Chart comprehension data
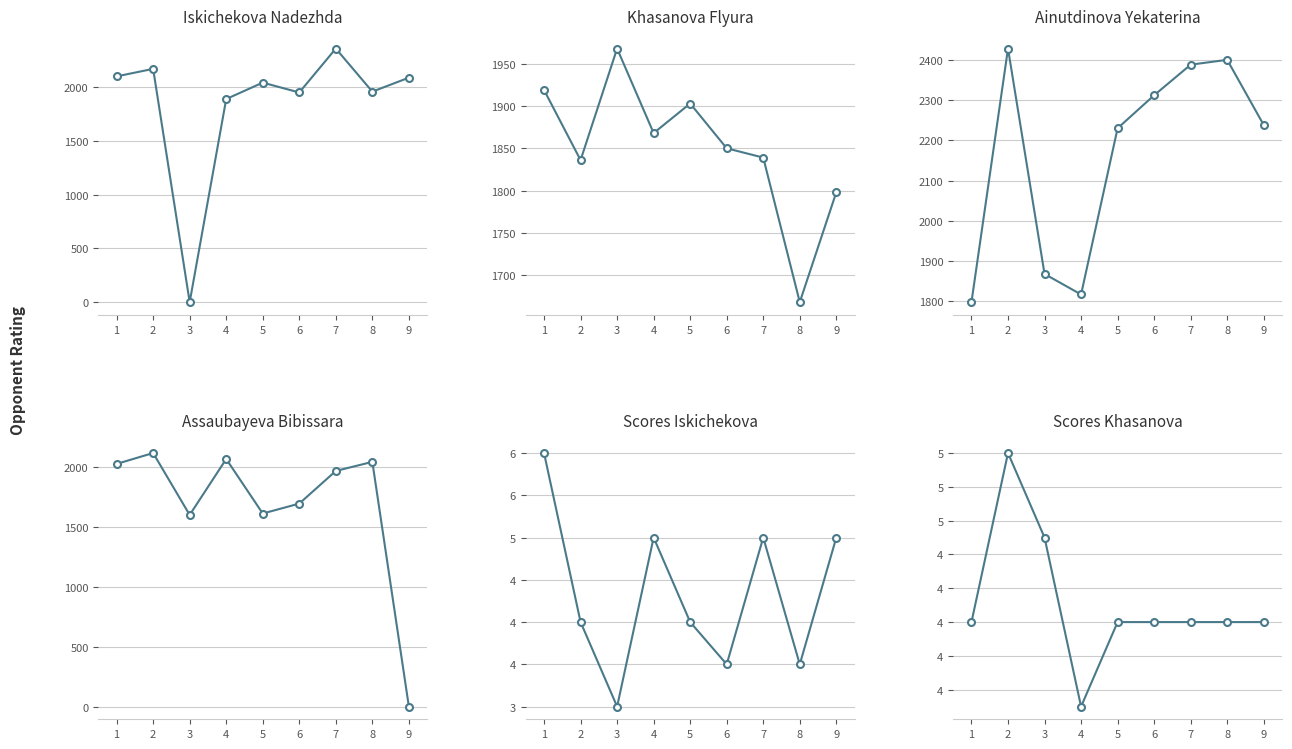

Is it true that Ainutdinova Yekaterina equals 2230.0 at 5?

True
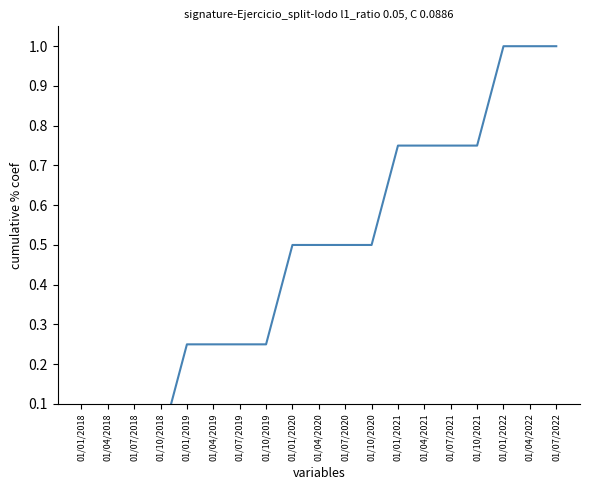

How many distinct data groups are displayed?

1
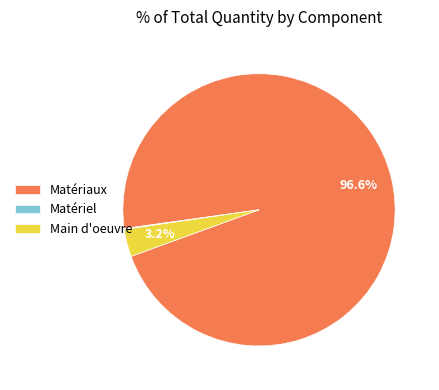

Which slice is the largest?

Matériaux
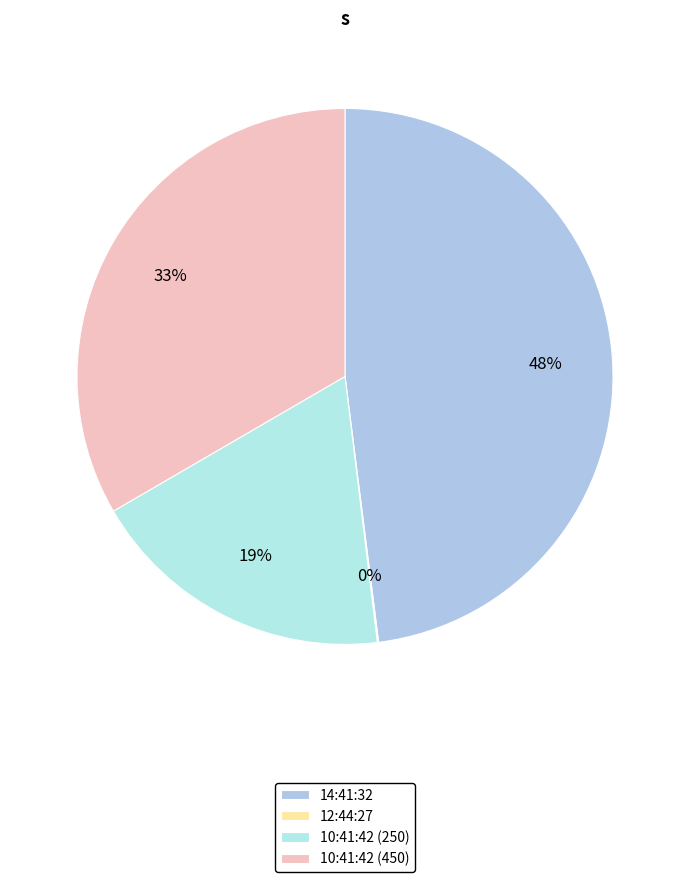

Rank the categories by value from highest to lowest.

14:41:32, 10:41:42 (450), 10:41:42 (250), 12:44:27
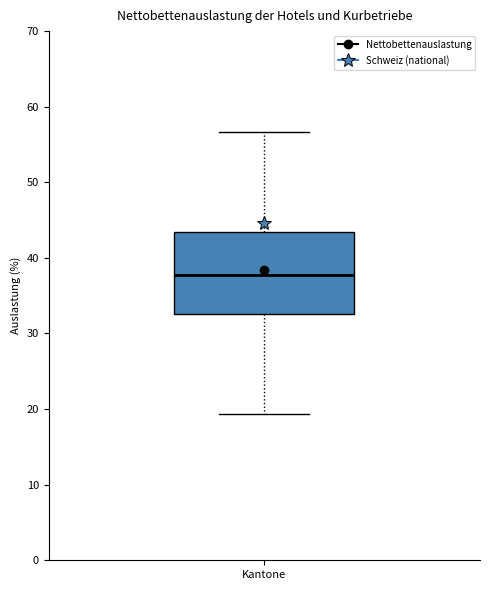

Read this box plot against the y-axis: the position of the median line, the range covered by the box, and the ends of both whiskers. The values are not printed on the chart, so give them approximately, as read against the axis.

median 38, box 33 to 43, whiskers 19 to 57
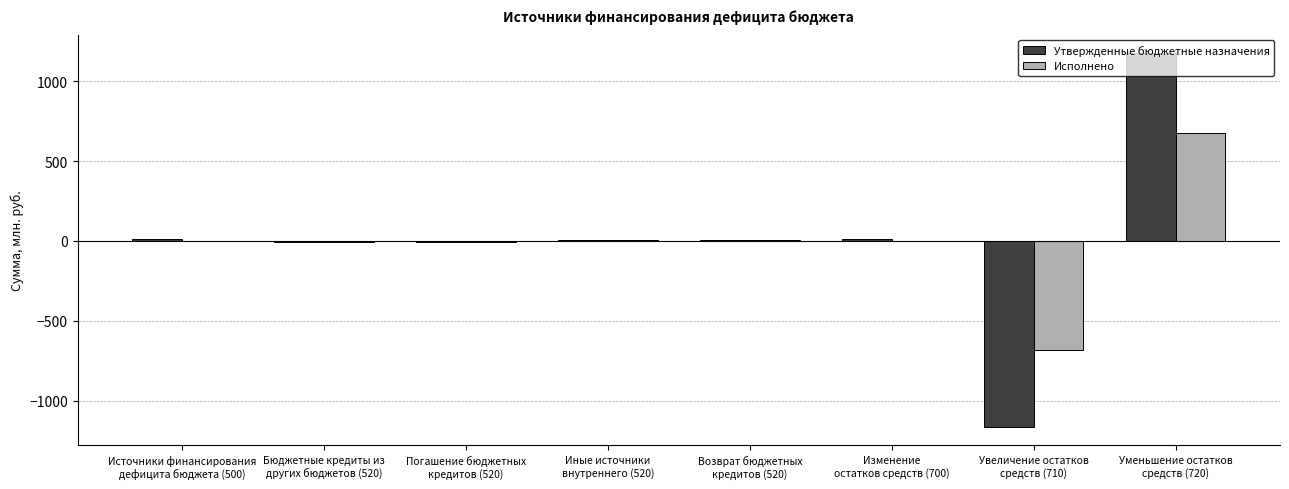

What is the highest value of the Исполнено series?

676.9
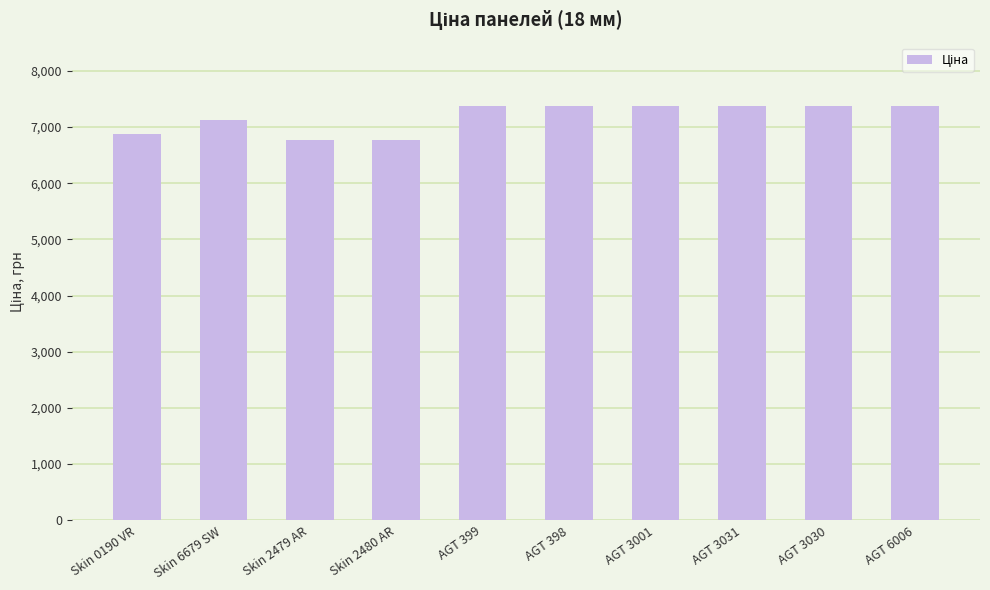

What is the difference between the values at Skin 2479 AR and Skin 6679 SW?

347.5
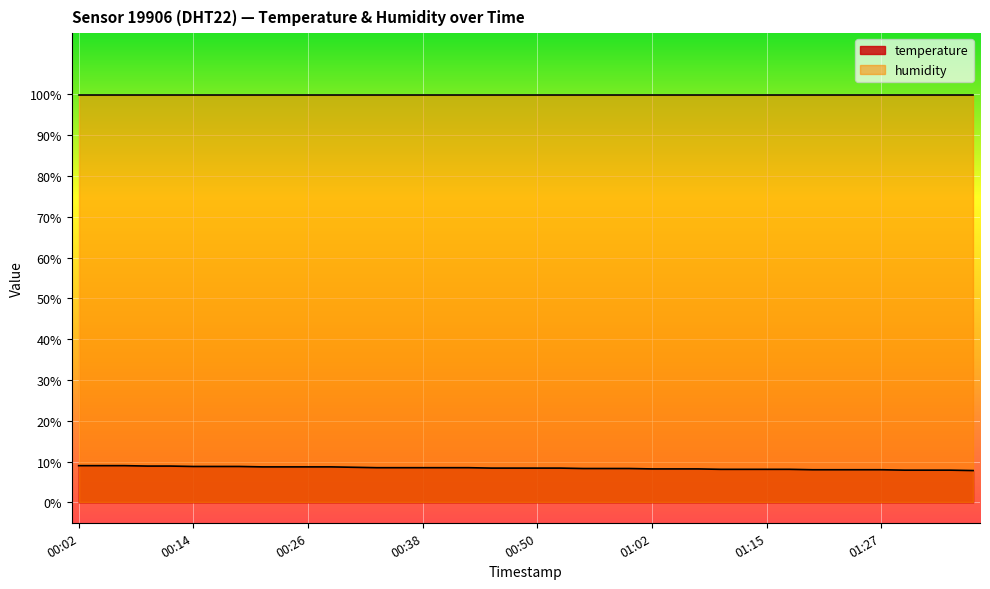

Reading right to left, what are all the values shown in this chart?

01:36=7.8	01:34=7.9	01:32=7.9	01:29=7.9	01:27=8.0	01:24=8.0	01:22=8.0	01:19=8.0	01:17=8.1	01:15=8.1	01:12=8.1	01:10=8.1	01:07=8.2	01:05=8.2	01:02=8.2	01:00=8.3	00:58=8.3	00:55=8.3	00:53=8.4	00:50=8.4	00:48=8.4	00:45=8.4	00:43=8.5	00:41=8.5	00:38=8.5	00:36=8.5	00:33=8.5	00:31=8.6	00:28=8.7	00:26=8.7	00:23=8.7	00:21=8.7	00:19=8.8	00:16=8.8	00:14=8.8	00:11=8.9	00:09=8.9	00:06=9.0	00:04=9.0	00:02=9.0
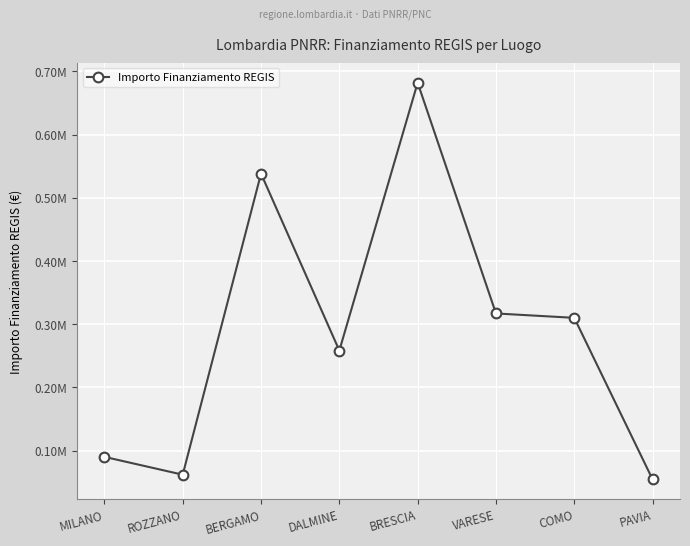

Is this an area chart (filled region under the line)?

No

• _WORK ITEM_
Reproduce every entry above verbatim, leaving out the pictures.

• _FINAL ANSWER_
Is it true that Ainutdinova Yekaterina equals 2230.0 at 5?

True

How many distinct data groups are displayed?

1

Which slice is the largest?

Matériaux

Rank the categories by value from highest to lowest.

14:41:32, 10:41:42 (450), 10:41:42 (250), 12:44:27

Read this box plot against the y-axis: the position of the median line, the range covered by the box, and the ends of both whiskers. The values are not printed on the chart, so give them approximately, as read against the axis.

median 38, box 33 to 43, whiskers 19 to 57

What is the highest value of the Исполнено series?

676.9

What is the difference between the values at Skin 2479 AR and Skin 6679 SW?

347.5

Reading right to left, what are all the values shown in this chart?

01:36=7.8	01:34=7.9	01:32=7.9	01:29=7.9	01:27=8.0	01:24=8.0	01:22=8.0	01:19=8.0	01:17=8.1	01:15=8.1	01:12=8.1	01:10=8.1	01:07=8.2	01:05=8.2	01:02=8.2	01:00=8.3	00:58=8.3	00:55=8.3	00:53=8.4	00:50=8.4	00:48=8.4	00:45=8.4	00:43=8.5	00:41=8.5	00:38=8.5	00:36=8.5	00:33=8.5	00:31=8.6	00:28=8.7	00:26=8.7	00:23=8.7	00:21=8.7	00:19=8.8	00:16=8.8	00:14=8.8	00:11=8.9	00:09=8.9	00:06=9.0	00:04=9.0	00:02=9.0

Is this an area chart (filled region under the line)?

No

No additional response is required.